Israel has warned the European Union that boycotting certain Israeli goods would jeopardize any possible European role in the peace process.
The European Union last week threatened to exclude from preferential trade agreements goods produced by Israeli settlements in the West Bank, Gaza Strip and Golan Heights.
Netanyahu said this week that such threats were “a sign of bias against Israel.”
A boycott would “put an end to any attempt of the European Union to have any kind of facilitating role in the peace process,” said Netanyahu. “It will immediately tell us that the European Union is not in fact a facilitator of equal standing and equal sympathies, but in fact is a one-side player.”
In Brussels, the E.U. issued a sharp response, saying it would not accept political lectures from Israel.
An E.U. spokesman said the boycott recommendation was aimed at suspected violations of trade privileges, and had nothing to do with the peace process.

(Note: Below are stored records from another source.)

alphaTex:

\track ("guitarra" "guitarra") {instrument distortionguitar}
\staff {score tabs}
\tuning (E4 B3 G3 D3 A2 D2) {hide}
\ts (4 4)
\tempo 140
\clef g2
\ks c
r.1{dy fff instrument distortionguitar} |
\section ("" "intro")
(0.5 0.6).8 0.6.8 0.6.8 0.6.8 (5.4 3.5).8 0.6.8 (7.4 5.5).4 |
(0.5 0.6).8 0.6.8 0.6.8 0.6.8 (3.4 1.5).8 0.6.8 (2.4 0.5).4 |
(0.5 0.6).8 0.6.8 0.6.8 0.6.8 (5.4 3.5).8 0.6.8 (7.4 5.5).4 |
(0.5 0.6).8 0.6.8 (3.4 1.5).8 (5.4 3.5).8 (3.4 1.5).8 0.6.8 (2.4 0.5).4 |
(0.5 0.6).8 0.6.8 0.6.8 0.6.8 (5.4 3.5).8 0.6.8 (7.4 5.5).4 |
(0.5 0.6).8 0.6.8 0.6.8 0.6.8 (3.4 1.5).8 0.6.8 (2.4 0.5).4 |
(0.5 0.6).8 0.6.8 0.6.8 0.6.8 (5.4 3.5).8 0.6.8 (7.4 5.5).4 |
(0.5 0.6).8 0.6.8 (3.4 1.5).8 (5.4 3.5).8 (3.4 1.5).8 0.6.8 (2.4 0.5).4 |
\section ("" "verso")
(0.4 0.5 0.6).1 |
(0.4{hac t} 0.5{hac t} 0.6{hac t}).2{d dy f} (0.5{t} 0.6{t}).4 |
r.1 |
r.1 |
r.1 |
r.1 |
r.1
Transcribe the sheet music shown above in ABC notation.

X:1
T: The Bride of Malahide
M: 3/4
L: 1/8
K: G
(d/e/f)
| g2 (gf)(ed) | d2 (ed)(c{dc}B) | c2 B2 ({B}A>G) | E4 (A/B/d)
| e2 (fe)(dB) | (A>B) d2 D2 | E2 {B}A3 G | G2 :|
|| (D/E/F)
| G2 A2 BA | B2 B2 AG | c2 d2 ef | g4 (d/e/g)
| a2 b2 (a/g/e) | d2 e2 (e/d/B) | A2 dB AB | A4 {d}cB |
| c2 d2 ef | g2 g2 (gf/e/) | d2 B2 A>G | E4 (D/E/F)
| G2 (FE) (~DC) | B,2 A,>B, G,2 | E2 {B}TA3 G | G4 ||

The preferential terms for the import of Israeli goods applied only to those produced within Israel proper, said the official.
The boycott threat comes as leaders of the world’s major industrialized states expressed “deep concern” at the continuing stalemate in the peace process.
“We strongly support the efforts to gain the agreement of the parties to a package of constructive and realistic ideas which have already been presented by the United States,” including an Israeli redeployment in the West Bank, the leaders of the G-8 nations declared in a communique Sunday at the end of their summit in Birmingham, England.